The US Supreme Court departed from this approach 40 years ago in Katz v. United States. In that case, the FBI placed an electronic listening device on a public telephone booth and recorded a suspect’s conversations, without having obtained a warrant. The suspect was convicted and successfully appealed under the Fourth Amendment. The court noted that "the Fourth Amendment protects people, not places," from unreasonable search and seizure, and the fact that the electronic device did not physically penetrate the telephone booth was irrelevant. The court also dismissed the government’s argument that Katz could not invoke the Fourth Amendment because he used a public telephone, holding that what a person "seeks to preserve as private, even in an area accessible to the public, may be constitutionally protected." In the wake of Katz, the Fourth Amendment guarantee has been interpreted broadly and remained relevant with advances in technology.
Yet, advanced metering technology remains a cause for concern in the U.S., due both to a nuance in the court’s reasoning in Katz and to subsequent decisions. Although it held that information could remain private even if it were in a public area, the court added that "[w]hat a person knowingly exposes to the public, even in his own home or office, is not a subject of Fourth Amendment protection." Accordingly, in Smith v. Maryland, it held that when people voluntarily give information to a third party, they "assume the risk of subsequent disclosure."

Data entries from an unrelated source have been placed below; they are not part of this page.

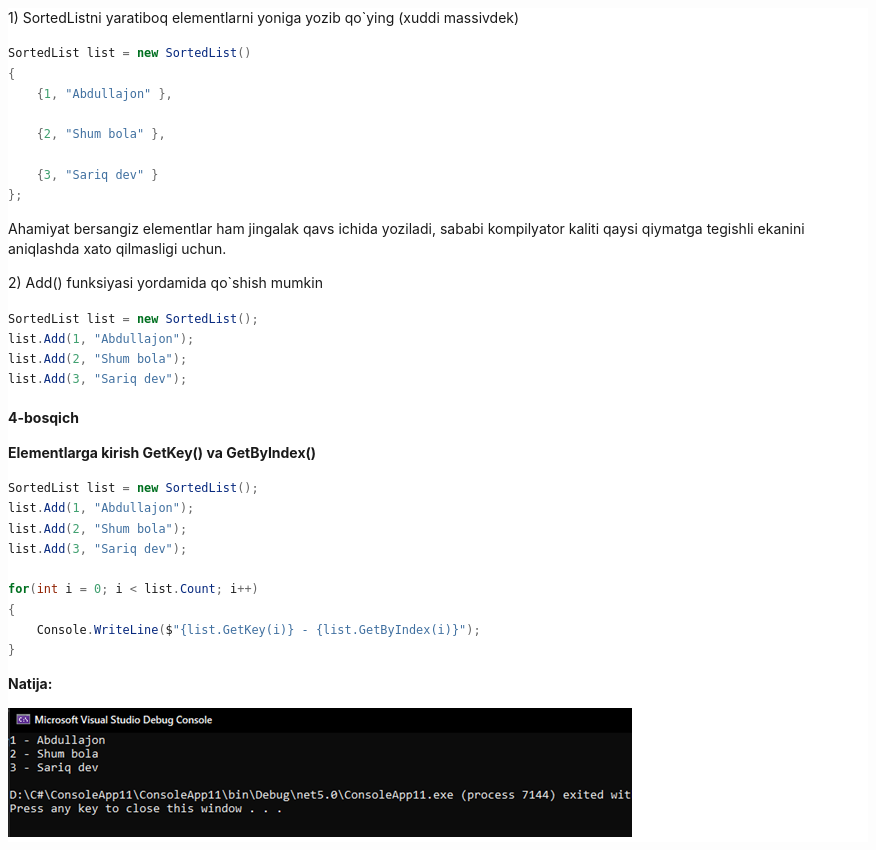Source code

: 1\) SortedListni yaratiboq elementlarni yoniga yozib qo\`ying \(xuddi massivdek\)

```csharp
SortedList list = new SortedList() 
{ 
    {1, "Abdullajon" }, 
    
    {2, "Shum bola" },
    
    {3, "Sariq dev" }  
};
```


  
Ahamiyat bersangiz elementlar ham jingalak qavs ichida yoziladi, sababi kompilyator kaliti qaysi qiymatga tegishli ekanini aniqlashda xato qilmasligi uchun.

2\) Add\(\) funksiyasi yordamida qo\`shish mumkin

```csharp
SortedList list = new SortedList();
list.Add(1, "Abdullajon");
list.Add(2, "Shum bola");
list.Add(3, "Sariq dev");
```

#### 

 **4-bosqich**


**Elementlarga kirish GetKey\(\) va GetByIndex\(\)**

```csharp
SortedList list = new SortedList();
list.Add(1, "Abdullajon");
list.Add(2, "Shum bola");
list.Add(3, "Sariq dev");

for(int i = 0; i < list.Count; i++)
{
    Console.WriteLine($"{list.GetKey(i)} - {list.GetByIndex(i)}");
}
```

**Natija:**

![](../../../../.gitbook/assets/image%20%28109%29.png)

This reasoning raises the real possibility that the government could access detailed data on an individual’s activities within the privacy of his or her home that, in the absence of advanced metering technology, would have required a warrant. The consumption habits of electricity users could, following transmittal, become simply part of a utility’s business records.
Coming to Ontario by 2010
Demand Response is far from a purely American phenomenon. Ontario has already implemented a demand-response program and will have installed 800,000 ‘smart electricity meters’ by the end of this year, with the objective of having transitioned all consumers by 2010. The smart-meter technology consists of two components: an Advanced Metering Infrastructure (AMI) and a Meter Data Management and Meter Data Repository (MDM/R). The AMI collects hourly electricity consumption data and transmits it to the utility’s central computer. The data are then transferred to the MDM/R, which compiles billing records. Consumers would be able to access their consumption data on an ongoing basis, making it easier for them to adjust their habits.
Ontario’s Ministry of Energy has held consultations on the implementation of the smart-meter technology and acknowledged that privacy is a concern. Canadian tax law requires that data be stored for at least seven years, since they are used for billing purposes. Feedback gathered on this topic during the consultations underscored the need to set out clear guidelines on the information that will be stored and the level of access granted. Yet, privacy concerns do not appear to have become a great concern; a spokesperson for Ontario’s Office of the Information and Privacy Commissioner interviewed for this article said that her office had yet to receive a single complaint about the implications of smart-meter technology.
Watch This Space
It is difficult to argue with the underlying principles of demand-response programs; even the most passionate privacy advocates acknowledge the benefits of smart meters. Although the programs seem so far to have raised greater privacy concerns south of the border than in Canada, new technologies are renowned for provoking legal debates unimagined at the time of implementation.